→ **What the exercise asks**
Reproduce the lines between the one holding "Page size: 1654x1241." and the one holding "text_box honest /ˈɒnɪst/", inclusive, and nothing else.

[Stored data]
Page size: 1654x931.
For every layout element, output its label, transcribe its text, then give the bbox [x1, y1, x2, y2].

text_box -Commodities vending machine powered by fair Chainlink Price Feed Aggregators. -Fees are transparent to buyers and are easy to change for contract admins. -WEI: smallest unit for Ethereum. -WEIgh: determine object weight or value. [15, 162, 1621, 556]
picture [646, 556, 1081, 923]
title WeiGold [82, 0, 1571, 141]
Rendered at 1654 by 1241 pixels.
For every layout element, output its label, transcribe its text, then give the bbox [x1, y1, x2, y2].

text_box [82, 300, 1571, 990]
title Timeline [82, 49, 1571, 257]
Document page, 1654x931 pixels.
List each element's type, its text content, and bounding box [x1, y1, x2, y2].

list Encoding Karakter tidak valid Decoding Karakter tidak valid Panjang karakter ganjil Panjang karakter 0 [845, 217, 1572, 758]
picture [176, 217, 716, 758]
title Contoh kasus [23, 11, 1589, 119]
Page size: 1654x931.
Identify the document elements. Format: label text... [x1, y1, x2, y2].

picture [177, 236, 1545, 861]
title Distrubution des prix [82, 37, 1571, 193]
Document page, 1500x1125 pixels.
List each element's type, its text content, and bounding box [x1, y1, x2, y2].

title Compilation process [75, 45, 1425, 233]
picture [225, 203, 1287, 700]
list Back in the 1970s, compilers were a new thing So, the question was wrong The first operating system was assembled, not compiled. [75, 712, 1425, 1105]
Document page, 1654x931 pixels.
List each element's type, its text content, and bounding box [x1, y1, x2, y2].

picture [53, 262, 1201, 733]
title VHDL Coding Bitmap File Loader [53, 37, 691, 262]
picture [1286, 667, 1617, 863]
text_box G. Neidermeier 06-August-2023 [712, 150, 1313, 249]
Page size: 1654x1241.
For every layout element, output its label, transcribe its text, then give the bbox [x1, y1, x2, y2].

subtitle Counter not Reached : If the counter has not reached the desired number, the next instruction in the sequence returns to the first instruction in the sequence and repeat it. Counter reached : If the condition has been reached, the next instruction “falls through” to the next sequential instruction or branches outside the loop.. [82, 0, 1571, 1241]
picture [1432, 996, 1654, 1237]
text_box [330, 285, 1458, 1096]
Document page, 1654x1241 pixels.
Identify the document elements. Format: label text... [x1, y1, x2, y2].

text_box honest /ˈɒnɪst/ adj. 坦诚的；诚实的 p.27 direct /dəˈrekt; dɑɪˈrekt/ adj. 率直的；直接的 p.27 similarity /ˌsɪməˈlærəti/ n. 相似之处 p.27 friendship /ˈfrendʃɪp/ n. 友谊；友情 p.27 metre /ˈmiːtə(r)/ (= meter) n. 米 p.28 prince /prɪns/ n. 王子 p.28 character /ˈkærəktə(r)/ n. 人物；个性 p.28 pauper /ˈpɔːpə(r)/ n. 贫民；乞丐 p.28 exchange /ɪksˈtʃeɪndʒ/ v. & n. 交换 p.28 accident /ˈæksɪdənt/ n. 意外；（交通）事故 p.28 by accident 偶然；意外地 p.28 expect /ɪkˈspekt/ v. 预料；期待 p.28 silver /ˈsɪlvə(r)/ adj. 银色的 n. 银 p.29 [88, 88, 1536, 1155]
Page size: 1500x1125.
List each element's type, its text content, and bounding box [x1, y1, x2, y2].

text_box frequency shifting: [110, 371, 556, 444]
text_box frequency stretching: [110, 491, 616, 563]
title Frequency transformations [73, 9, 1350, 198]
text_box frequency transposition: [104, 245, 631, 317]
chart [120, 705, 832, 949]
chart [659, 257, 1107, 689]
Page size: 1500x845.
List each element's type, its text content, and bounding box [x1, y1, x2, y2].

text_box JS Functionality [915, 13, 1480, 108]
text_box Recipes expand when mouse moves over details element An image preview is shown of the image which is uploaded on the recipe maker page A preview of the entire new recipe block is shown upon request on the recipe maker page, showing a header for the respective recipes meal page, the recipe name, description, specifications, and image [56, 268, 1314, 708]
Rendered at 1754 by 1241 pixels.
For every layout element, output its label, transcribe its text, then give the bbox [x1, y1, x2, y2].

→ **Answer for this exercise**
Page size: 1654x1241.
For every layout element, output its label, transcribe its text, then give the bbox [x1, y1, x2, y2].

subtitle Counter not Reached : If the counter has not reached the desired number, the next instruction in the sequence returns to the first instruction in the sequence and repeat it. Counter reached : If the condition has been reached, the next instruction “falls through” to the next sequential instruction or branches outside the loop.. [82, 0, 1571, 1241]
picture [1432, 996, 1654, 1237]
text_box [330, 285, 1458, 1096]
Document page, 1654x1241 pixels.
Identify the document elements. Format: label text... [x1, y1, x2, y2].

text_box honest /ˈɒnɪst/ adj. 坦诚的；诚实的 p.27 direct /dəˈrekt; dɑɪˈrekt/ adj. 率直的；直接的 p.27 similarity /ˌsɪməˈlærəti/ n. 相似之处 p.27 friendship /ˈfrendʃɪp/ n. 友谊；友情 p.27 metre /ˈmiːtə(r)/ (= meter) n. 米 p.28 prince /prɪns/ n. 王子 p.28 character /ˈkærəktə(r)/ n. 人物；个性 p.28 pauper /ˈpɔːpə(r)/ n. 贫民；乞丐 p.28 exchange /ɪksˈtʃeɪndʒ/ v. & n. 交换 p.28 accident /ˈæksɪdənt/ n. 意外；（交通）事故 p.28 by accident 偶然；意外地 p.28 expect /ɪkˈspekt/ v. 预料；期待 p.28 silver /ˈsɪlvə(r)/ adj. 银色的 n. 银 p.29 [88, 88, 1536, 1155]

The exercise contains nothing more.